Records from a data source:
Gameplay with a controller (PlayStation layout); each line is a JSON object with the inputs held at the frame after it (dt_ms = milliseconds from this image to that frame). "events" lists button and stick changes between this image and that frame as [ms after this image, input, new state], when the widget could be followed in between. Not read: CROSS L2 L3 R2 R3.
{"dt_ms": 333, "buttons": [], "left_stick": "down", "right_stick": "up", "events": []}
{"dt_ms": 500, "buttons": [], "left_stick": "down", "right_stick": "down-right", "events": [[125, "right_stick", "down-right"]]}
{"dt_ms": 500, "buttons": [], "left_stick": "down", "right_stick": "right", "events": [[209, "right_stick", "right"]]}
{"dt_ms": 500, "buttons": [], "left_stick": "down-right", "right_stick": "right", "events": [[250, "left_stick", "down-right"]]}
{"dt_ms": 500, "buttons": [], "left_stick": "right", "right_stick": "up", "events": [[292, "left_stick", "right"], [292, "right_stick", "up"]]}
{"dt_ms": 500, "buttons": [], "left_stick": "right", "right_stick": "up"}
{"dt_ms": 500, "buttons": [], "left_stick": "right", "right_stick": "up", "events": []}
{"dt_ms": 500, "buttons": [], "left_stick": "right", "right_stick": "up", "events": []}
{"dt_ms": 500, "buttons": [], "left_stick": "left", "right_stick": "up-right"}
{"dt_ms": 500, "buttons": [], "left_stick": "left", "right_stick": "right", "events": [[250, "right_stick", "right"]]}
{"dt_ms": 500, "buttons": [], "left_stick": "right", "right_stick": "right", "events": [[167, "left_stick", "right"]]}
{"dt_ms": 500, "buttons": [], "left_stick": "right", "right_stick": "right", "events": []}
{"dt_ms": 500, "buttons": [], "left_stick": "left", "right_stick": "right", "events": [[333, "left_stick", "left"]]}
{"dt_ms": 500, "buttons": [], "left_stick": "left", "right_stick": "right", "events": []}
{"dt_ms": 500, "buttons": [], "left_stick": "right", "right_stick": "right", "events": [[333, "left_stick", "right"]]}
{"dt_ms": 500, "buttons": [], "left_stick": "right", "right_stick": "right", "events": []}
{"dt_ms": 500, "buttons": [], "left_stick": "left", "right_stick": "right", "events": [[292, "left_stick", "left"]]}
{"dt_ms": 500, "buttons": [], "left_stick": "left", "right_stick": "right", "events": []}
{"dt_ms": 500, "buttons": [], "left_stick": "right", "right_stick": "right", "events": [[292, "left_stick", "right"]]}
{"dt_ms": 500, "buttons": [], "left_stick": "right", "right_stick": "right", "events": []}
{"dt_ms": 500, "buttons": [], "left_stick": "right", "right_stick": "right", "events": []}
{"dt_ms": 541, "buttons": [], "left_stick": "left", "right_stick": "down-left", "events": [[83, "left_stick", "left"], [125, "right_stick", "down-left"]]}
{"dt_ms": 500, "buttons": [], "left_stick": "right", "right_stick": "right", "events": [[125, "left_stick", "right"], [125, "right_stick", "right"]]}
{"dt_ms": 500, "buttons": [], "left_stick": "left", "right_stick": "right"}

Exercise prompt - When answering, write out each of the lines above exactly as given.

Answer for the task -
Gameplay with a controller (PlayStation layout); each line is a JSON object with the inputs held at the frame after it (dt_ms = milliseconds from this image to that frame). "events" lists button and stick changes between this image and that frame as [ms after this image, input, new state], when the widget could be followed in between. Not read: CROSS L2 L3 R2 R3.
{"dt_ms": 333, "buttons": [], "left_stick": "down", "right_stick": "up", "events": []}
{"dt_ms": 500, "buttons": [], "left_stick": "down", "right_stick": "down-right", "events": [[125, "right_stick", "down-right"]]}
{"dt_ms": 500, "buttons": [], "left_stick": "down", "right_stick": "right", "events": [[209, "right_stick", "right"]]}
{"dt_ms": 500, "buttons": [], "left_stick": "down-right", "right_stick": "right", "events": [[250, "left_stick", "down-right"]]}
{"dt_ms": 500, "buttons": [], "left_stick": "right", "right_stick": "up", "events": [[292, "left_stick", "right"], [292, "right_stick", "up"]]}
{"dt_ms": 500, "buttons": [], "left_stick": "right", "right_stick": "up"}
{"dt_ms": 500, "buttons": [], "left_stick": "right", "right_stick": "up", "events": []}
{"dt_ms": 500, "buttons": [], "left_stick": "right", "right_stick": "up", "events": []}
{"dt_ms": 500, "buttons": [], "left_stick": "left", "right_stick": "up-right"}
{"dt_ms": 500, "buttons": [], "left_stick": "left", "right_stick": "right", "events": [[250, "right_stick", "right"]]}
{"dt_ms": 500, "buttons": [], "left_stick": "right", "right_stick": "right", "events": [[167, "left_stick", "right"]]}
{"dt_ms": 500, "buttons": [], "left_stick": "right", "right_stick": "right", "events": []}
{"dt_ms": 500, "buttons": [], "left_stick": "left", "right_stick": "right", "events": [[333, "left_stick", "left"]]}
{"dt_ms": 500, "buttons": [], "left_stick": "left", "right_stick": "right", "events": []}
{"dt_ms": 500, "buttons": [], "left_stick": "right", "right_stick": "right", "events": [[333, "left_stick", "right"]]}
{"dt_ms": 500, "buttons": [], "left_stick": "right", "right_stick": "right", "events": []}
{"dt_ms": 500, "buttons": [], "left_stick": "left", "right_stick": "right", "events": [[292, "left_stick", "left"]]}
{"dt_ms": 500, "buttons": [], "left_stick": "left", "right_stick": "right", "events": []}
{"dt_ms": 500, "buttons": [], "left_stick": "right", "right_stick": "right", "events": [[292, "left_stick", "right"]]}
{"dt_ms": 500, "buttons": [], "left_stick": "right", "right_stick": "right", "events": []}
{"dt_ms": 500, "buttons": [], "left_stick": "right", "right_stick": "right", "events": []}
{"dt_ms": 541, "buttons": [], "left_stick": "left", "right_stick": "down-left", "events": [[83, "left_stick", "left"], [125, "right_stick", "down-left"]]}
{"dt_ms": 500, "buttons": [], "left_stick": "right", "right_stick": "right", "events": [[125, "left_stick", "right"], [125, "right_stick", "right"]]}
{"dt_ms": 500, "buttons": [], "left_stick": "left", "right_stick": "right"}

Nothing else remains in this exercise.